Brought to you by the department of redundancy department


----------



## catfish (Sep 20, 2015)

I bet it's a great hill climber.


----------



## bikewhorder (Sep 20, 2015)

You're sick, you know that? Is there some way you could add an engine to help power at least one of the engines?


----------



## catfish (Sep 20, 2015)

You should mount one of these to it. If three is good, four is better.....


----------



## militarymonark (Sep 21, 2015)

one throttle to rule them all


----------



## bricycle (Sep 21, 2015)

catfish said:


> You should mount one of these to it. If three is good, four is better.....




...maybe a Merkel....


----------



## catfish (Sep 22, 2015)

bricycle said:


> ...maybe a Merkel....




A merkel would be good too, but harder to come by...


----------



## bricycle (Sep 22, 2015)

catfish said:


> A merkel would be good too, but harder to come by...

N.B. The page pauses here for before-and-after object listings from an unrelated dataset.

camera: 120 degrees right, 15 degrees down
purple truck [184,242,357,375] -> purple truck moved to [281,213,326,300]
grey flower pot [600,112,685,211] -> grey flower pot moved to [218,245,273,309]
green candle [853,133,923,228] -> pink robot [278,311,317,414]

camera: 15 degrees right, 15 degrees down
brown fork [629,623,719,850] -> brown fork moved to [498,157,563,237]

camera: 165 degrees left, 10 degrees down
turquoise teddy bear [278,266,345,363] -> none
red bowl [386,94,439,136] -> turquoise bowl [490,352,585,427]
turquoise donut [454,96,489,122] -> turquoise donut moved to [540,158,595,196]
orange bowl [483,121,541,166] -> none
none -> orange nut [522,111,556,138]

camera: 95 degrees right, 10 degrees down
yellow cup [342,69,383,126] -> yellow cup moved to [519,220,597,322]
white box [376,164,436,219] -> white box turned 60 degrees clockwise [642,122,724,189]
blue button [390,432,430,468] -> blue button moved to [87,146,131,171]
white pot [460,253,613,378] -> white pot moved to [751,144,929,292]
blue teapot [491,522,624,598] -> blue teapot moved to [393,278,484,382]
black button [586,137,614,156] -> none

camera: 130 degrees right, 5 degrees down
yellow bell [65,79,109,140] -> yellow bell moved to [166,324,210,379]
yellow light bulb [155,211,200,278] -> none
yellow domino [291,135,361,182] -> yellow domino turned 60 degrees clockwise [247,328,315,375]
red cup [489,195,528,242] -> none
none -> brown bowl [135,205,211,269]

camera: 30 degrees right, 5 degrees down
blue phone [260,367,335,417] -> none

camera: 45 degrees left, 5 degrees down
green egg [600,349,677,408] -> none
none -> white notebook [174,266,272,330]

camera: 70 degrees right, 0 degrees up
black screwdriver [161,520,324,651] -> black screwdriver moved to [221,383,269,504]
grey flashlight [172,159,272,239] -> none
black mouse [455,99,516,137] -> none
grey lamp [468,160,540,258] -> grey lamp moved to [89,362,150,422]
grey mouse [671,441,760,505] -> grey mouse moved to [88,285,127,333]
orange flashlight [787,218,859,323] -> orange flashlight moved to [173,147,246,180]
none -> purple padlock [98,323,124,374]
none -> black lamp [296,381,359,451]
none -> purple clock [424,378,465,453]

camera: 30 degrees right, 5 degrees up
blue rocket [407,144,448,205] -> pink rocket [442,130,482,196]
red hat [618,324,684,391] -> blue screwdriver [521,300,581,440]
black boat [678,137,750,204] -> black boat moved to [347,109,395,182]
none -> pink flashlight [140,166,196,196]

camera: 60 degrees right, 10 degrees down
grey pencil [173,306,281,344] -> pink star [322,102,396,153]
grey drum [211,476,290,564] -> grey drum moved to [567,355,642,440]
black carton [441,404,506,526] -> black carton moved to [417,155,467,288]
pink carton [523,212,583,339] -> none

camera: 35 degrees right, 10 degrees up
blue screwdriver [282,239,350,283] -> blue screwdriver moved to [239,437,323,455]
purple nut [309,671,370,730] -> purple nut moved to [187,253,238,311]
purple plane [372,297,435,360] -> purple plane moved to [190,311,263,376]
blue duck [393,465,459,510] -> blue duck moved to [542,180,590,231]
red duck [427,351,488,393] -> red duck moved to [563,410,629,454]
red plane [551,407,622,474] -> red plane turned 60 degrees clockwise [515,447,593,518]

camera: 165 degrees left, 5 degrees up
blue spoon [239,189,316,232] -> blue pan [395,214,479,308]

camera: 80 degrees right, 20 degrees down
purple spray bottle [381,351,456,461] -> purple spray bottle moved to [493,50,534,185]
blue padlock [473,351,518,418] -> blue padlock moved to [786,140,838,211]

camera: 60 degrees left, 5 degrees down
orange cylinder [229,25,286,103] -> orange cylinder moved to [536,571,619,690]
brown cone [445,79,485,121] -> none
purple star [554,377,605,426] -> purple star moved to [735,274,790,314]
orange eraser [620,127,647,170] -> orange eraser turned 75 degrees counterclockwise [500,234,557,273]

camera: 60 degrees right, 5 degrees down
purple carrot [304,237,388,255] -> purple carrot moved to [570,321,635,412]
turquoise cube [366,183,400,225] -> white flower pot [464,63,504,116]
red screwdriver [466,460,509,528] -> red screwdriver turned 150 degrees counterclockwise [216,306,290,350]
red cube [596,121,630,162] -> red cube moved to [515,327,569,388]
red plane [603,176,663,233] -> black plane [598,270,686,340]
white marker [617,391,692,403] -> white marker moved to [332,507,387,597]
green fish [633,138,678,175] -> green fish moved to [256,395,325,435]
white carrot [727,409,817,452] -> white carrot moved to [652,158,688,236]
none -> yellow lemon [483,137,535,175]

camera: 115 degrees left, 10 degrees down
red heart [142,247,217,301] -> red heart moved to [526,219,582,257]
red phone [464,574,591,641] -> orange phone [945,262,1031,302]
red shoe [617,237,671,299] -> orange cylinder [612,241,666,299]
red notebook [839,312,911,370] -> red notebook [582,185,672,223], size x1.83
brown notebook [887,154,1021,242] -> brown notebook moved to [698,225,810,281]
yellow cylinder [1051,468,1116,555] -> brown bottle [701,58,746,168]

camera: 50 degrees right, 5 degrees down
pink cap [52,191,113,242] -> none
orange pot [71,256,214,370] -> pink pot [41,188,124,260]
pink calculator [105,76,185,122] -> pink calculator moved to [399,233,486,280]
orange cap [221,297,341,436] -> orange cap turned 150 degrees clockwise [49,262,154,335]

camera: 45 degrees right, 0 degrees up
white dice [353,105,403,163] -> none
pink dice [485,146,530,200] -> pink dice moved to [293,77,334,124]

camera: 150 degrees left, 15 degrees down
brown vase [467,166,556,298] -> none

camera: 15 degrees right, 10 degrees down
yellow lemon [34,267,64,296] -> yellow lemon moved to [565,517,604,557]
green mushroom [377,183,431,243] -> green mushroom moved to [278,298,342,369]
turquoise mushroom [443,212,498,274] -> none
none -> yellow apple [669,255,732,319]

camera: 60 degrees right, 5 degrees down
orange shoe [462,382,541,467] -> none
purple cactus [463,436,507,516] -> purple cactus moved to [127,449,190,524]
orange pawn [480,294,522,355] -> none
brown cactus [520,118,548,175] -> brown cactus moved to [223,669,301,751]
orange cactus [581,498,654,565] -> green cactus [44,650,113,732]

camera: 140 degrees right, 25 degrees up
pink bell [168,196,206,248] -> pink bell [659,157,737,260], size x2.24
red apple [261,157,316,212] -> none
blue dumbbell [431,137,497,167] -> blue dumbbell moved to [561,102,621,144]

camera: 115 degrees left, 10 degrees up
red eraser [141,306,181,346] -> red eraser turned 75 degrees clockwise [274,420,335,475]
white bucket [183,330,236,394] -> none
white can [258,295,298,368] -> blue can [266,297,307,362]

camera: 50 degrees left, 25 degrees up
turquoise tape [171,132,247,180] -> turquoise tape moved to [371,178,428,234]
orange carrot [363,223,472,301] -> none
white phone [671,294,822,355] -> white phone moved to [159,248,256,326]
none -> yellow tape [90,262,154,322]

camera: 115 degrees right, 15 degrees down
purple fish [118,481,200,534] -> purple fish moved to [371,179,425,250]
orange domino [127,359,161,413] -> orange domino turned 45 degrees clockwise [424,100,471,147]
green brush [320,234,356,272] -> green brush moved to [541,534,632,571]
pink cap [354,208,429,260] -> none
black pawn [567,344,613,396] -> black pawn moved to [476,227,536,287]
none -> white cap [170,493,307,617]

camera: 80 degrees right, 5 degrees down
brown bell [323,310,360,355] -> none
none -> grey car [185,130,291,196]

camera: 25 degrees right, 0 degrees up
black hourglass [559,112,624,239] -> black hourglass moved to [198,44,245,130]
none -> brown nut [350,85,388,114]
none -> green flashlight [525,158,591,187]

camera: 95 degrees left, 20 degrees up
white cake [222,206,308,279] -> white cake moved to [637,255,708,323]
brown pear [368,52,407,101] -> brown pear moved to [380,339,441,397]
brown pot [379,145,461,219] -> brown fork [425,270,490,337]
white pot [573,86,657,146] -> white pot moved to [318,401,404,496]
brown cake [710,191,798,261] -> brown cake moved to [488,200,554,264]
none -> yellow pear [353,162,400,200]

a Smith/Briggs *with mounting hardware *is maybe harder than a Merkel....


----------



## catfish (Sep 22, 2015)

bricycle said:


> a Smith/Briggs *with mounting hardware *is maybe harder than a Merkel....




You might be right.


----------



## bricycle (Dec 22, 2015)

Update!!!!!  One MAW, I mean More motor!


----------



## catfish (Dec 22, 2015)

Now I want to see a video of it being ridden.


----------